A team deploys an FEA post-processor that works correctly for small meshes (< 10,000 elements) but produces wrong results for large meshes (> 500,000 elements). Their unit tests all pass. What is the most likely root cause, and what type of testing would have caught it?

Answer

Root cause: a test coverage gap at scale. The unit tests only exercise small, synthetic meshes.

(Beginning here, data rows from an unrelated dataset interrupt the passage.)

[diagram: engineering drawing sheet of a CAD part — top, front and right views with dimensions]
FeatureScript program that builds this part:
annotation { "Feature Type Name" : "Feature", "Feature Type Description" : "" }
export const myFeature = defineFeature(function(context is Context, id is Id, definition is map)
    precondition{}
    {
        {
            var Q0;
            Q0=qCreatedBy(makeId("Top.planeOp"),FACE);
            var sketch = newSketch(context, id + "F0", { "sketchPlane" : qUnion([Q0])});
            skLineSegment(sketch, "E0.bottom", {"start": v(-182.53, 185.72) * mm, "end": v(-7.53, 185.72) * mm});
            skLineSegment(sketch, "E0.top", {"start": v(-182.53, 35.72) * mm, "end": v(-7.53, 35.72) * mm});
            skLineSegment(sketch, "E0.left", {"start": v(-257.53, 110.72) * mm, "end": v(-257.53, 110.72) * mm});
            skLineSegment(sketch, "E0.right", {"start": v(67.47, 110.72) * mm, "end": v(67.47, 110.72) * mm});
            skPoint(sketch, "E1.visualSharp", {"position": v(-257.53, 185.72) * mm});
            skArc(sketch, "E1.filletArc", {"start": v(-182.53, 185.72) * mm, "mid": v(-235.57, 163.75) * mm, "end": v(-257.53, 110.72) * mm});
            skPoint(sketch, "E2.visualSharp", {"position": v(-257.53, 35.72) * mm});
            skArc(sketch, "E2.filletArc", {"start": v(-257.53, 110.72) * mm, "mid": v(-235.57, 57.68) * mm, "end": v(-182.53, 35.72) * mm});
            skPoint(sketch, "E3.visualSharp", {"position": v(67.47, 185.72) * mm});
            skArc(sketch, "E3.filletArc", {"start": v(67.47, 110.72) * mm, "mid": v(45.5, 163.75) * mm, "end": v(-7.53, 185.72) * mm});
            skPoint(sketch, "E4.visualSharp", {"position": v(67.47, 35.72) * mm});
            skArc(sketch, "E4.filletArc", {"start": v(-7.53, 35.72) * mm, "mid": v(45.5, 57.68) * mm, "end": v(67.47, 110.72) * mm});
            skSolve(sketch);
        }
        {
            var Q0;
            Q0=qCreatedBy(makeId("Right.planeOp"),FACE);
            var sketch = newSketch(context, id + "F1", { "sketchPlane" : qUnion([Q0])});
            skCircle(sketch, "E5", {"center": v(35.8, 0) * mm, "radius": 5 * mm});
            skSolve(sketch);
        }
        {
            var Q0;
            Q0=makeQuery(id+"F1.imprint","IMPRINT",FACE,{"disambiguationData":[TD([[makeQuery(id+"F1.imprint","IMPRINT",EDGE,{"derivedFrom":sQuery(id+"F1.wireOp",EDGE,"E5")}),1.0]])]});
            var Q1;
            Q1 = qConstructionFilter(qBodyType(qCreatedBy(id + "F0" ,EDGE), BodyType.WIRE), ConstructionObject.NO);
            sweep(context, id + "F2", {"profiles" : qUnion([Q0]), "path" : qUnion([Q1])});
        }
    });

The bug likely involves integer overflow, memory allocation failure, numerical precision loss at large scale, or an O(n²) algorithm that appeared fast enough on small inputs but produces incorrect results due to floating-point accumulation errors on large inputs.

What would catch it:

  • Integration tests with realistic mesh sizes — test with actual large meshes from production, not just toy examples.
  • Property-based testing — generate random meshes of varying sizes and verify invariants (e.g., stress results should be independent of element numbering order).
  • Performance/regression tests — compare results against a reference solver for large meshes. If the post-processor diverges from the reference above a certain size, the test fails.

This is a classic example of why the testing pyramid matters: unit tests alone are insufficient. Integration tests with realistic data sizes catch problems that small synthetic unit tests miss.